Keberhasilan itu membawa Cina selangkah lebih dekat untuk mengembangkan roket reusable yang dapat memangkas biaya peluncuran satelit sekaligus meningkatkan daya saing industri antariksanya.
Selama hampir satu dekade terakhir, Cina berupaya mengejar Amerika Serikat dalam penguasaan teknologi peluncuran antariksa yang dapat digunakan berulang kali. Reuters menyebut keberhasilan terbaru ini menjadi bagian dari upaya Tiongkok untuk mematahkan dominasi AS dalam teknologi reusable rocket.
Berbeda dari SpaceX
Meski memiliki tujuan yang sama, pendekatan yang digunakan Cina berbeda dengan SpaceX.
Falcon 9 milik SpaceX mendarat secara vertikal menggunakan kaki pendaratan (landing legs), sedangkan Long March 10B menggunakan empat kait (hooks) yang mengait ke sistem jaring pada platform pemulihan di laut.
Menurut Chen Muye dari China Academy of Launch Vehicle Technology (CALT), metode ini membuat struktur roket menjadi lebih sederhana dan ringan sehingga kapasitas muatan dapat ditingkatkan. Sistem jaring juga dinilai lebih toleran terhadap penyimpangan titik pendaratan dibandingkan metode pendaratan konvensional.
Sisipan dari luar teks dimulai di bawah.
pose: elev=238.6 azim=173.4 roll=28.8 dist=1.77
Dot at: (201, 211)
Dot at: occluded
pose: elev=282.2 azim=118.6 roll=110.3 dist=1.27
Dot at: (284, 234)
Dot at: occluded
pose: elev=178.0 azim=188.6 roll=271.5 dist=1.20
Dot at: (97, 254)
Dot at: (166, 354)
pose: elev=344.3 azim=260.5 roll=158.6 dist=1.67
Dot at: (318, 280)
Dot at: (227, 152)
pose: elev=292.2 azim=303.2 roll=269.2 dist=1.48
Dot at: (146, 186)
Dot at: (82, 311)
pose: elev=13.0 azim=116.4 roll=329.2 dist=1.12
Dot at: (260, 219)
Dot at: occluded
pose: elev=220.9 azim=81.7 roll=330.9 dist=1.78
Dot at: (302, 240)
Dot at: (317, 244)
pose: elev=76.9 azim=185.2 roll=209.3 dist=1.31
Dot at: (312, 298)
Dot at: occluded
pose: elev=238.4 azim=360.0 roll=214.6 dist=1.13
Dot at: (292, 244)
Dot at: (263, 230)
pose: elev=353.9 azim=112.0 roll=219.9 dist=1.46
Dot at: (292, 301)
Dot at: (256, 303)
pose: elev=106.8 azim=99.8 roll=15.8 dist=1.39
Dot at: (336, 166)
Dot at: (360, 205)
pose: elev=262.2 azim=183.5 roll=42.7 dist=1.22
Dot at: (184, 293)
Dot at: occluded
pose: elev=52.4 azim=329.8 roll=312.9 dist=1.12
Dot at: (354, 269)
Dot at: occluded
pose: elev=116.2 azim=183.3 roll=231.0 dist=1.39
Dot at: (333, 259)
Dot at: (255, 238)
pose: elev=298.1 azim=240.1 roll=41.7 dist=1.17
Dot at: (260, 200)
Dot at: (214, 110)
Long March 10B sendiri dikembangkan sebagai roket komersial yang mampu membawa sedikitnya 16 ton muatan ke orbit rendah Bumi (Low Earth Orbit/LEO).
Masih Tertinggal dari SpaceX
Meski menjadi pencapaian penting, kemampuan China masih berada di belakang SpaceX.
Associated Press mencatat SpaceX telah mencatat lebih dari 600 pendaratan booster Falcon 9 dan bahkan berhasil menerbangkan kembali satu booster hingga puluhan kali. Selain itu, perusahaan milik Elon Musk tersebut kini tengah mengembangkan sistem Starship yang dirancang dapat digunakan kembali secara penuh.
Sebaliknya, uji coba Long March 10B baru merupakan keberhasilan pertama Cina dalam memulihkan booster roket kelas orbital. Namun, pencapaian ini menunjukkan kemajuan signifikan setelah beberapa upaya sebelumnya oleh perusahaan antariksa Cina belum berhasil menyelesaikan proses pemulihan.
Dukung Ambisi ke Bulan
Keberhasilan sistem reusable rocket juga menjadi bagian dari ambisi antariksa Cina yang lebih luas.
Dikutip dari Reuters, teknologi ini diharapkan dapat menekan biaya peluncuran untuk mendukung pertumbuhan konstelasi satelit komersial Cina, sekaligus menunjang program eksplorasi Bulan. Keluarga roket Long March 10 sedang dikembangkan sebagai salah satu kendaraan peluncur untuk misi pendaratan astronot Cina di Bulan sebelum 2030.
Menurut laporan CCTV yang dikutip Reuters, booster yang berhasil dipulihkan tersebut ditargetkan dapat digunakan kembali pada peluncuran berikutnya sebelum akhir tahun. Jika target itu tercapai, Cina akan semakin mendekati kemampuan operasional reusable rocket yang selama ini menjadi salah satu faktor utama keberhasilan bisnis peluncuran SpaceX.